Are you covered? Cyber insurance market is highly unstable and lacks uniformity
With a single click, a law firm can be brought to its knees.
On May 22, 2015, an employee at Moses Afonso Ryan, a small business-law firm in Providence, Rhode Island, opened an attachment in an email from an unknown source.
Within a short time, every document and device on the firm’s network was disabled. Access was hidden behind a wall of encryption that even hired experts could not crack.
Cybersecurity and the law
A joint production of the ABA Journal and the ABA Cybersecurity Legal Task Force
Thinking it had no other options, the firm capitulated to the perpetrators of the ransomware attack, went through two rounds of negotiations, and paid two ransoms for a total of $25,000 in bitcoins to free its system.
Although not every document was fully recovered, the law firm was functioning again. But the cost was steep. Not only did it lose the ransom money; the attack also forced the firm offline for three months. Additionally, being unable to operate during that time cost the firm more than $700,000 in potential income, according to court documents.
The firm thought it was completely insured, thanks to a property coverage policy from Sentinel Insurance Co. that covered loss of income under certain circumstances, including computer fraud. However, the firm got a rude awakening when Sentinel paid only $20,000 of the claim for damage to the computer system. Sentinel argued that the loss of income is not insured under the property coverage because there was no “direct physical loss of or physical damage to property at the ‘scheduled premises.’ ”
As a result, the firm sued.
The case languished in the U.S. District Court for the District of Rhode Island for three years before both sides came to a settlement in late April. A representative from Moses Ryan, the firm’s current name, confirmed that a deal had been reached but declined to elaborate, citing a confidentiality agreement. The Hartford Financial Services Group, Sentinel’s parent company, did not respond to requests for comment.
As cyberthreats evolve and proliferate, more insurers are expanding options to help law firms mitigate loss. However, without industry standards, coverage and cost vary from plan to plan, sometimes causing gaps in potential coverage, such as what Moses Ryan experienced.

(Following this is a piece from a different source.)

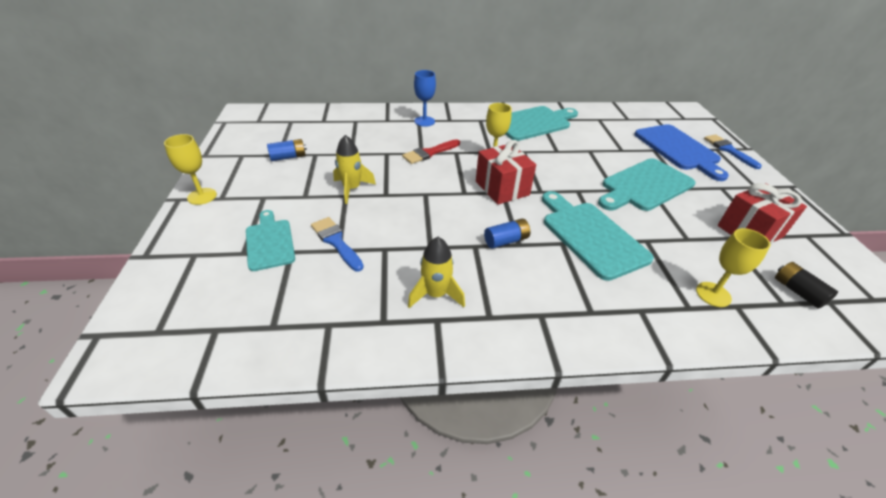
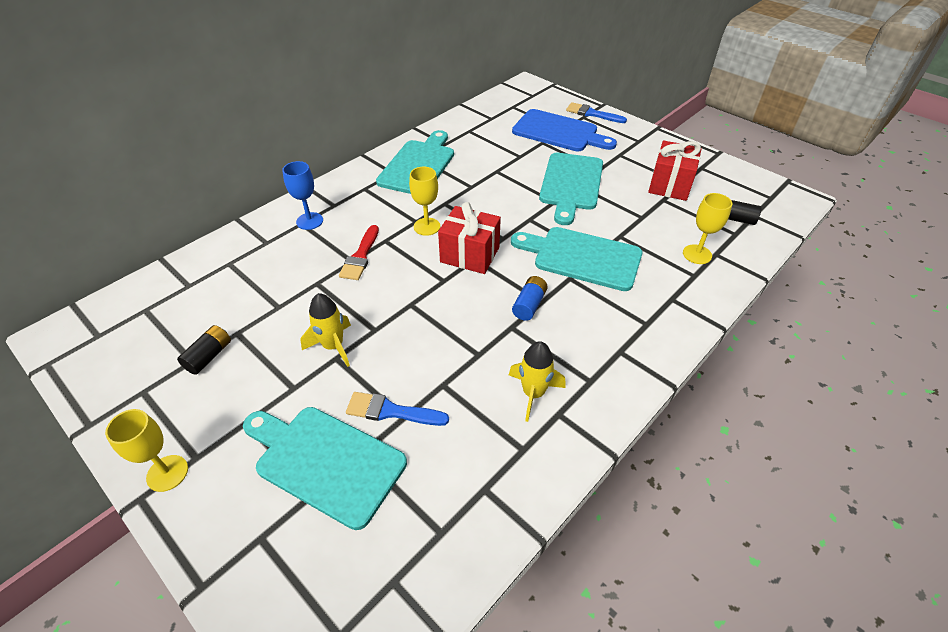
camera: 40 degrees left, 5 degrees up
(270, 242) = (325, 461): turquoise cutting board -> turquoise cutting board, size x1.58
(288, 157) = (209, 356): blue battery -> black battery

Despite the state of flux, experts say there are concrete steps for attorneys to take in trying to navigate a fluid and confusing market.
Kevin Kalinich, the cyber-risk global practice leader at insurance broker Aon and co-author of an article in the second edition of The ABA Cybersecurity Handbook says stand-alone cyber policies are a new addition to the insurance market.
It’s likely that many firms are already covered against some cyberincidents, at least partially, by their general or professional liability insurance, he says.
This means if there is a cyberbreach by a third-party vendor, for example, malpractice insurance should cover data loss in the provision of services. However, these policies can create coverage gaps, depending on the incident.
On account of these gaps, Kalinich thinks having a separate cyber insurance policy can help. The first benefit regards business interruption. The Rhode Island case “specifically illustrates the difference between general liability and professional liability in lost billings,” Kalinich says.
He says most general policies are silent about business interruption caused by a cyberincident, “and that’s where the cyber policy comes in for a law firm.”
Similarly, he says kidnap and ransom policies are beginning to see claims because of ransomware attacks, so insurers are excluding cyber-related ransom from this coverage.
Lastly, Kalinich says cyber-specific plans can cover investigation and remediation of an IT disruption, which can cost hundreds of thousands of dollars and will likely not be covered by general or professional liability plans.
“Cyber coverage should be an enhancement” to existing insurance policies, says Verne Pedro, an attorney at Merlin Law Group in Red Bank, New Jersey. “You want to make sure that all the policies that you have are working together.”
Beyond coverage found in traditional professional insurance, cyber policies also may cover related costs, such as paying fines from federal and state regulators, recouping public relations expenses, sending notifications to those affected by the breach, and hiring a breach coach to manage an incident’s fallout
There is no definitive number of how many lawyers or law firms are covered by some form of cyber insurance, says Jim Rhyner, president of Navigators Pro, a division of Navigators Insurance Co., and co-author of an article in the second edition of The ABA Cybersecurity Handbook.
He surmises that 10 to 15 percent of law firms have stand-alone cyber insurance policies. However, according to Rhyner, underwriters are projecting 30- to 50-percent increases in coverage this year compared to last year, which is significant growth.
Fitch Ratings, a credit rating agency, reported that insurers wrote $1.35 billion in premiums for cyber insurance in 2016, a 35 percent growth over the year before.
Meanwhile, a 2017 report from insurance company Hiscox Ltd., which analyzed businesses in Germany, the United Kingdom and the United States, reported that 55 percent of 1,000 U.S. businesses surveyed had taken out a cyber policy. This was 19 to 25 percent higher than companies surveyed in the U.K. and Germany, respectively.
This article was published in the June 2018 issue of the ABA Journal with the title "Are You Covered? Cyber insurance has become a must-have for lawyers, but the still-nascent market is highly unstable and lacks uniformity."